HDF5.jl
HDF5.jl copied to clipboard
Files created with blosc compression can't be read by Python and R
This is likely an off-topic, but probably it's still helpful for someone to have it documented.
I created with HDF5.jl
a file, using the default compression (blosc) at level 3. However, I was unable to read this file with Python (using the h5Py
library) or with R (using the rhdf5
package, which produced a slightly more informative error messages). I had the same result on Ubuntu and Manjaro Linux.
Using the deflate
compression solved this issue. Given this compatibility problems, I was wondering if blosc
is a good default choice.
Not off-topic at all. I know little about this myself (CCing @stevengj). My understanding is that blosc
is quite a lot faster than deflate
, and that this matters a lot for large datasets. My experience with Matlab (which turns on compression by default) is that storing large datasets is painful, so much so that I tried to fix it, http://www.mathworks.com/matlabcentral/fileexchange/39721-save-mat-files-more-quickly.
If we change it, rather than default to deflate
I'd rather go back to no compression at all. But I suppose the alternative is to contact h5py
and rhdf5
and try to get them to support blosc
?
CC @andrewcollette. Not quite sure who to CC on the rhdf5 side.
As described in #174, blosc compression incurs a 2× slowdown or less (and is often even faster than uncompressed HDF5 for highly compressible data). In contrast, deflate incurs slowdowns from 10× to 1000×.
Unfortunately, Blosc is not yet bundled with HDF5 by default, so Blosc-compressed HDF5 files are not readable by other programs unless they also link to the Blosc library and enable the Blosc HDF5 plugin from https://github.com/Blosc/hdf5. But we don't blosc-compress files unless you explicitly request it (although it might be reasonable to enable it by default for JLD files: #178). You can always specify deflate
if you want.
@FrancescAlted, have you made any progress on getting Blosc incorporated into h5py or other HDF5 wrappers, or better yet into HDF5 itself?

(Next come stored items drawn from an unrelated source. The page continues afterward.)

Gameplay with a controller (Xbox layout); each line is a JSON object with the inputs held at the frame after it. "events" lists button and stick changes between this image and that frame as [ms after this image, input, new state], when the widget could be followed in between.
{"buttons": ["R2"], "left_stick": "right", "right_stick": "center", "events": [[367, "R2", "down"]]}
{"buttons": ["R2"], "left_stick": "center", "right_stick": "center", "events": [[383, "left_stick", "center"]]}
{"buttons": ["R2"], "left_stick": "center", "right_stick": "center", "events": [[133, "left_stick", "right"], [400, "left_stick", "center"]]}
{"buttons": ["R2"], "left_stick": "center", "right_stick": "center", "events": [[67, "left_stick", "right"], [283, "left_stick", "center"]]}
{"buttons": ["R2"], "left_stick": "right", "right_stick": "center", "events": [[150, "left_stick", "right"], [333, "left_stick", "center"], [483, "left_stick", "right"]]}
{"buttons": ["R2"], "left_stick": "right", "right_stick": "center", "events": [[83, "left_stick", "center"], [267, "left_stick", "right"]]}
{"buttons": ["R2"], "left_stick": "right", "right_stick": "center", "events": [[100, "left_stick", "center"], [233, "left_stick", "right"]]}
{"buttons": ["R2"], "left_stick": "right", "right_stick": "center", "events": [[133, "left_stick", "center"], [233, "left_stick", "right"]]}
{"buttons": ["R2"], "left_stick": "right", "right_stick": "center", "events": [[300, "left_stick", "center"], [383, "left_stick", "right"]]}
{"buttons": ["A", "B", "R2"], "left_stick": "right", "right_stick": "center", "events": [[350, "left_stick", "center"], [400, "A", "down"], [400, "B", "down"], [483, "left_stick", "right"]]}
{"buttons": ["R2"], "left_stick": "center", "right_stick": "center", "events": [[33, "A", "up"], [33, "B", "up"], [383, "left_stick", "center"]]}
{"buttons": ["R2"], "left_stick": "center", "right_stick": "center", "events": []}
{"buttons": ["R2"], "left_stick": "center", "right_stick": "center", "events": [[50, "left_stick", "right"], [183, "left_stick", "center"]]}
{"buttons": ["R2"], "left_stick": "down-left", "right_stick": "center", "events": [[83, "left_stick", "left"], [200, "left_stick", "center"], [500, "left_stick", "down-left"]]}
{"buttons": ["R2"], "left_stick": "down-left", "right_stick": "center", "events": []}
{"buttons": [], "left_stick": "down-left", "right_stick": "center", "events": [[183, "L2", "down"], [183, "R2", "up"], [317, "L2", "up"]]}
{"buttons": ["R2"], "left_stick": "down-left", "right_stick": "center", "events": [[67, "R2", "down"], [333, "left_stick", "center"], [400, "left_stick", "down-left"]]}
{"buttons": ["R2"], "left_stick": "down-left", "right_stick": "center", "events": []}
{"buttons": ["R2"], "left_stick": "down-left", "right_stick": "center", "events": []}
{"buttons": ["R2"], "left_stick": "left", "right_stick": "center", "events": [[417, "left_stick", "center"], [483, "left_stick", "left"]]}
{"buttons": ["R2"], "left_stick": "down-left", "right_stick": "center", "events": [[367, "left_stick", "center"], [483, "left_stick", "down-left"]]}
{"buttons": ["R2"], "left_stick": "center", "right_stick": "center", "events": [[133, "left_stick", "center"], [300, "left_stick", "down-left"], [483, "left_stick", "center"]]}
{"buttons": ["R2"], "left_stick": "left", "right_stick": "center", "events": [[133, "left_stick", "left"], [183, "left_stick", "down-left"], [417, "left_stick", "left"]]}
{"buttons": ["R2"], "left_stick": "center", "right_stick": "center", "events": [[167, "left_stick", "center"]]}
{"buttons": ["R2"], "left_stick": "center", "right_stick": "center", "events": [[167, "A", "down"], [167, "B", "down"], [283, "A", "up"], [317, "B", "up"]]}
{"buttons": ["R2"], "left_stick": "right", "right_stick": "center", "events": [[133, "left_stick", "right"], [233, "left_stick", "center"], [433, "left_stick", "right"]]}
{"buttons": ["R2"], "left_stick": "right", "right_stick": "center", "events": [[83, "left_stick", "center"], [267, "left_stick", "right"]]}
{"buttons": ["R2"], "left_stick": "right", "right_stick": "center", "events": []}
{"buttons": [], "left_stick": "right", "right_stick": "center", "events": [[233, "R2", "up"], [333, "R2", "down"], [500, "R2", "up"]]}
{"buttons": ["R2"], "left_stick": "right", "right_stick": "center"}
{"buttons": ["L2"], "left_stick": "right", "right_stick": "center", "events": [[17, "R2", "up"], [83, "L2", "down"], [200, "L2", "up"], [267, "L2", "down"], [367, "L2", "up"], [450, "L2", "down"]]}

@timholy, the default should be no compression; has this changed? I think @scheidan was only asking about the default when you specify compress
.
Gotcha
I'm not that familiar with Blosc, but there is some good news on the HDF5 front... recent versions of HDF5 include a "dynamically loaded filter" capability. So if the Blosc HDF5 filter is compiled into a shared library and put in the appropriate directory, it can be loaded by HDF5 automatically. Since this happens at the C level, it would be compatible with Python/R/whatever.
Here's the original RFC:
https://www.hdfgroup.org/HDF5/doc/Advanced/DynamicallyLoadedFilters/HDF5DynamicallyLoadedFilters.pdf
I've been meaning to do this with the LZF filter but haven't had the time.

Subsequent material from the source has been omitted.